The nest of the Carolina Wren is usually placed in a hole in some low decayed tree, or in a fence-stake, sometimes even in the stable, barn or coach-house, should it there find a place suitable for its reception. I have found some not more than two feet from the ground, in the stump of a tree that had long before been felled by the axe. The materials employed in its construction are hay, grasses, leaves, feathers, and horse-hair, or the dry fibres of the Spanish moss; the feathers, hair or moss forming the lining, the coarse materials the outer parts. When the hole is sufficiently large, the nest is not unfrequently five or six inches in depth, although only just wide enough to admit one of the birds at a time. The number of eggs is from five to eight. They are of a broad oval form, greyish-white, sprinkled with reddish-brown. Whilst at Oakley, the residence of my friend James Perrie, Esq. near Bayou Sara, I discovered that one of these birds was in the habit of roosting in a Wood Thrush's nest that was placed on a low horizontal branch, and had been filled with leaves that had fallen during the autumn. It was in the habit of thrusting his body beneath the leaves, and I doubt not found the place very comfortable.
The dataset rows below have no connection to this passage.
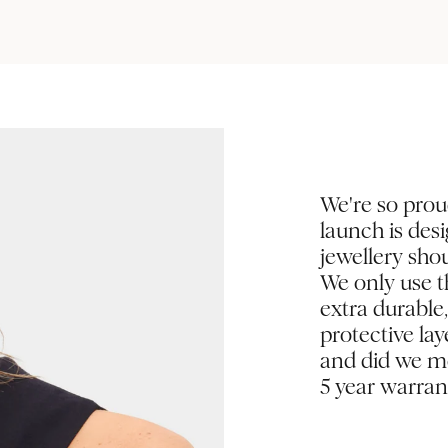
We're so prou
launch is des
jewellery shou
We only use th
extra durable
protective la
and did we me
5 year warran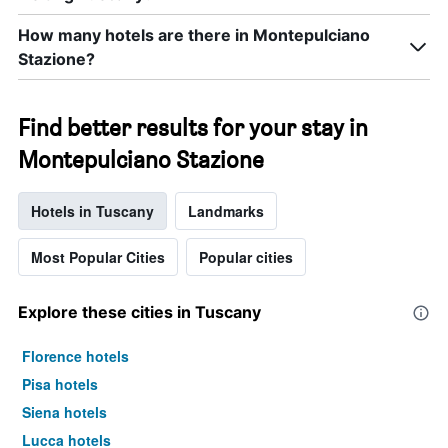
How many hotels are there in Montepulciano
Stazione?
Find better results for your stay in
Montepulciano Stazione
Hotels in Tuscany
Landmarks
Most Popular Cities
Popular cities
Explore these cities in Tuscany
Florence hotels
Pisa hotels
Siena hotels
Lucca hotels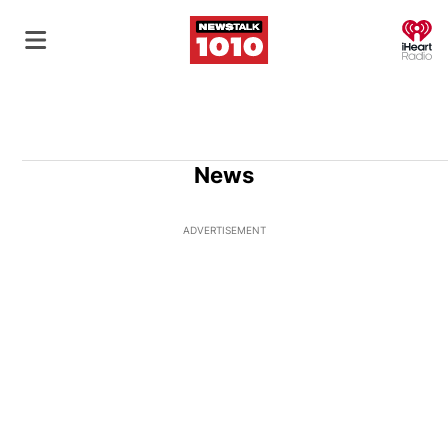
O
News
ADVERTISEMENT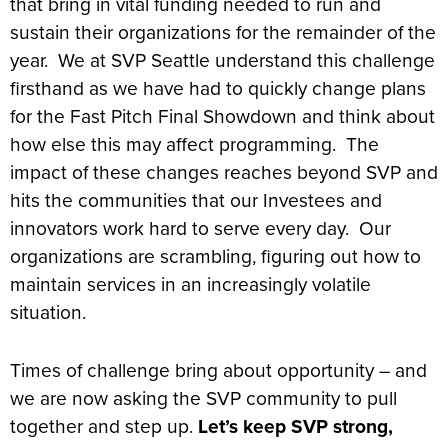
that bring in vital funding needed to run and
sustain their organizations for the remainder of the
year. We at SVP Seattle understand this challenge
firsthand as we have had to quickly change plans
for the Fast Pitch Final Showdown and think about
how else this may affect programming. The
impact of these changes reaches beyond SVP and
hits the communities that our Investees and
innovators work hard to serve every day. Our
organizations are scrambling, figuring out how to
maintain services in an increasingly volatile
situation.
Times of challenge bring about opportunity – and
we are now asking the SVP community to pull
together and step up.
Let’s keep SVP strong,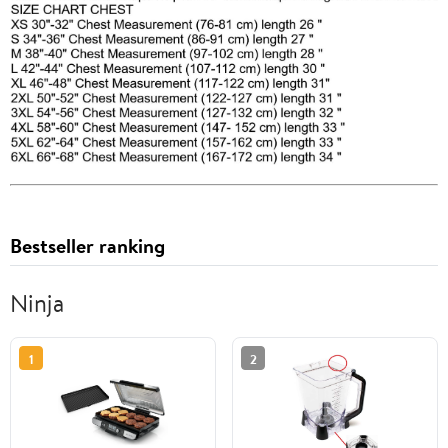
Bestseller ranking
Ninja
1
2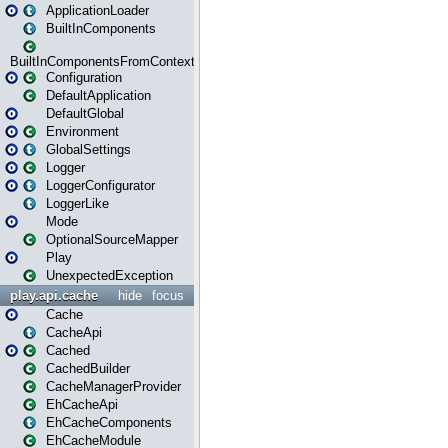
ApplicationLoader
BuiltInComponents
BuiltInComponentsFromContext
Configuration
DefaultApplication
DefaultGlobal
Environment
GlobalSettings
Logger
LoggerConfigurator
LoggerLike
Mode
OptionalSourceMapper
Play
UnexpectedException
play.api.cache
hide
focus
Cache
CacheApi
Cached
CachedBuilder
CacheManagerProvider
EhCacheApi
EhCacheComponents
EhCacheModule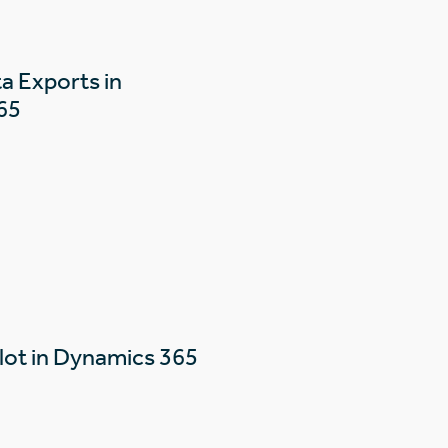
a Exports in
65
lot in Dynamics 365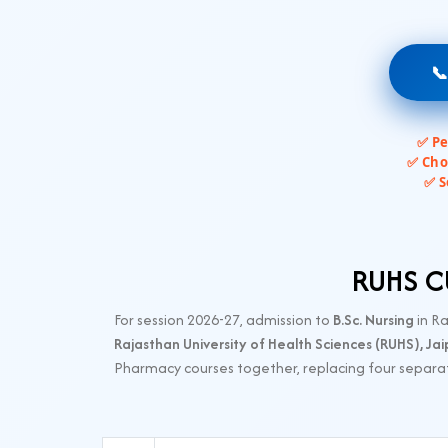

✅ Pe
✅ Cho
✅ S
RUHS CU
For session 2026-27, admission to
B.Sc. Nursing
in R
Rajasthan University of Health Sciences (RUHS), Jai
Pharmacy courses together, replacing four separat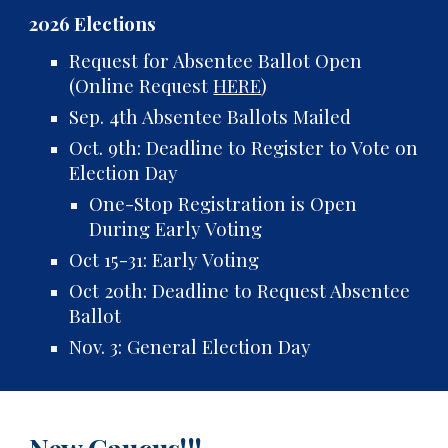
2026 Elections
Request for Absentee Ballot Open
(Online Request
HERE
)
Sep. 4th Absentee Ballots Mailed
Oct. 9th: Deadline to Register to Vote on
Election Day
One-Stop Registration is Open
During Early Voting
Oct 15-31: Early Voting
Oct 20th: Deadline to Request Absentee
Ballot
Nov. 3: General Election Day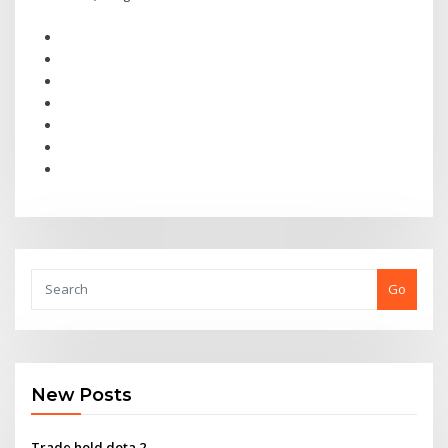
Go
New Posts
Trade hold dota 2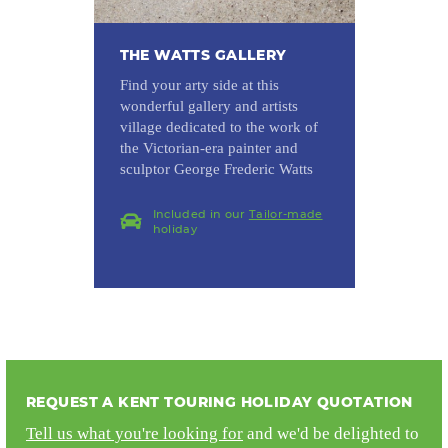
THE WATTS GALLERY
Find your arty side at this
wonderful gallery and artists
village dedicated to the work of
the Victorian-era painter and
sculptor George Frederic Watts
Included in our
Tailor-made
holiday
REQUEST A KENT TOURING HOLIDAY QUOTATION
Tell us what you're looking for
and we'd be delighted to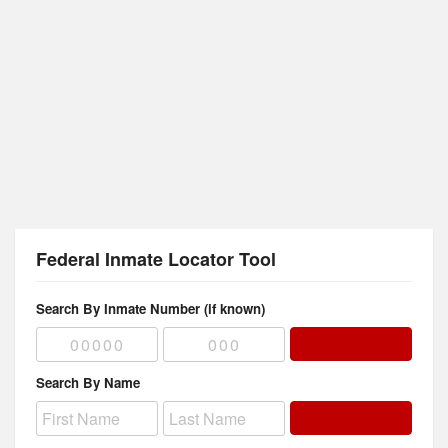
Federal Inmate Locator Tool
Search By Inmate Number (if known)
Search By Name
They usually raise two, sometimes three broods in a season. The young soon come out from the nest, and in a few days after creep and hop about with as much nimbleness as the old ones. Their plumage undergoes no change, merely becoming firmer in the colouring.
Many of these birds are destroyed by Weasels and Minxes. It is, notwithstanding, one of the most common birds which we have as resident in Louisiana. They ascend along the shores of the Mississippi as high as the Missouri River, and along the Ohio nearly to Pittsburgh, although they do not occur in great numbers in the neighbourhood of that city. They are common in Georgia, the Carolinas, Kentucky, Ohio and Indiana. A few are to be seen along the Atlantic shores as far as Pennsylvania and New Jersey. In the latter State I have found its nest, near a swamp, a few miles from Philadelphia. I never observed them farther to the eastward.